Earnest requests for help from amateurs now, thought Peach as he went back to his office. A sure sign of desperation, that. He’d be asking Tommy Bloody Tucker for his ideas if things got any worse.
DS Blake guided Jason Wright through the labyrinth of the CID section and back to the reception area. She smiled into the exhausted young face as she prepared to leave him. “You have to be pretty good, to convince DI Peach, without witnesses. Try to get on with your life without Hannah Woodgate now. Look to the future, not to the past. And rest assured: however long it takes, we’re going to get whoever killed Hannah.”
Seven
Tuesday, January 8th
“You’re telling me you still haven’t got anyone in the frame, a full two days after the body of this Woodgate girl was discovered?” Superintendent Tucker believed he saw an opportunity to put what seemed a rather muted DI Peach in his place.
“No, sir. Not unless you make it a pretty big frame.”
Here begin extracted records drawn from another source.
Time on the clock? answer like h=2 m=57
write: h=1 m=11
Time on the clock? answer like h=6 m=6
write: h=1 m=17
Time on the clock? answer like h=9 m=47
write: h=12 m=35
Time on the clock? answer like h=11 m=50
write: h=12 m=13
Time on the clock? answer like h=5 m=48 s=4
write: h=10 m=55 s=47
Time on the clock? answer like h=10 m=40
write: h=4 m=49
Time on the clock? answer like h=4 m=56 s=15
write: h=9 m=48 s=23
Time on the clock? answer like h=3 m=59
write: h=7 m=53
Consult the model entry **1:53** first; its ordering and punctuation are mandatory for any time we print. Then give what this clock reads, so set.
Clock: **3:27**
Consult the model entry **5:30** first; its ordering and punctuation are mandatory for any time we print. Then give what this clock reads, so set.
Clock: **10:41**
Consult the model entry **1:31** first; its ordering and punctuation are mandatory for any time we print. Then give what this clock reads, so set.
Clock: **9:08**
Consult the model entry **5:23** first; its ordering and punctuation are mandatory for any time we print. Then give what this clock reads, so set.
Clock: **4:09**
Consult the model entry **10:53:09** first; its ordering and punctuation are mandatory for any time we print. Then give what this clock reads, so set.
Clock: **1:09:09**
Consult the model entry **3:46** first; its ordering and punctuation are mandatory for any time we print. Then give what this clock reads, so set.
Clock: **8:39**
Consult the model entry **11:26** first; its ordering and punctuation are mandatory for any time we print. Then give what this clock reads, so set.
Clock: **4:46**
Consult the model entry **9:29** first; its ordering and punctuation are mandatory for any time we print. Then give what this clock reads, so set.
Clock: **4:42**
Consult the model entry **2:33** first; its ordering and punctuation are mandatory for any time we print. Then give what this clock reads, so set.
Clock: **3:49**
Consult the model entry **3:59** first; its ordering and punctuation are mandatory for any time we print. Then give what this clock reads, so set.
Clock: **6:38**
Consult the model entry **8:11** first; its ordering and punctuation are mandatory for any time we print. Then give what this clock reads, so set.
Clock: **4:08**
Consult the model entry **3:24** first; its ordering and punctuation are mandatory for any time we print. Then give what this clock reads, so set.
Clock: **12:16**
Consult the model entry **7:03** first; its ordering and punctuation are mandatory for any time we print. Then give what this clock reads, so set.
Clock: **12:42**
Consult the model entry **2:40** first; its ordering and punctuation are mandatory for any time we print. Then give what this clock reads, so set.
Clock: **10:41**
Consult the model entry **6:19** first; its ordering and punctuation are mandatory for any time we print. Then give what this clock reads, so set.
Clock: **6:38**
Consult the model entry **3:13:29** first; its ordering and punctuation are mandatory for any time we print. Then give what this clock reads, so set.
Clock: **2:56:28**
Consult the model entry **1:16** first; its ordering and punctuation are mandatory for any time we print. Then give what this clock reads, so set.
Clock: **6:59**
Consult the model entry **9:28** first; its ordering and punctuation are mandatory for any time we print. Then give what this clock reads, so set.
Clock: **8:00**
Tucker looked puzzled for a moment, then resumed even more truculently. “It’s no use playing with words. Have you or have you not got someone for this murder?”
“No, sir.”
“I wonder how you spend your days sometimes, I really do. You have a team of sixty and you produce nothing. Or very nearly nothing. And I told the Chief Constable the other day what a quick and incisive detective you were.”
Peach shut one eye and regarded his chief narrowly through the other one. “Most unwise, sir.”
“I might have known you wouldn’t even appreciate it when I tried to help you. What do you mean, anyway, when you say that you might have people in the frame if it was a very big frame?”
“Pretty big, sir, I think I said. I’ve had DCs Pickard and Murphy compiling a list of all the men who were at the dance in King George’s Hall on Saturday night and can’t account for their movements afterwards. There appear to be between thirty and forty of them.”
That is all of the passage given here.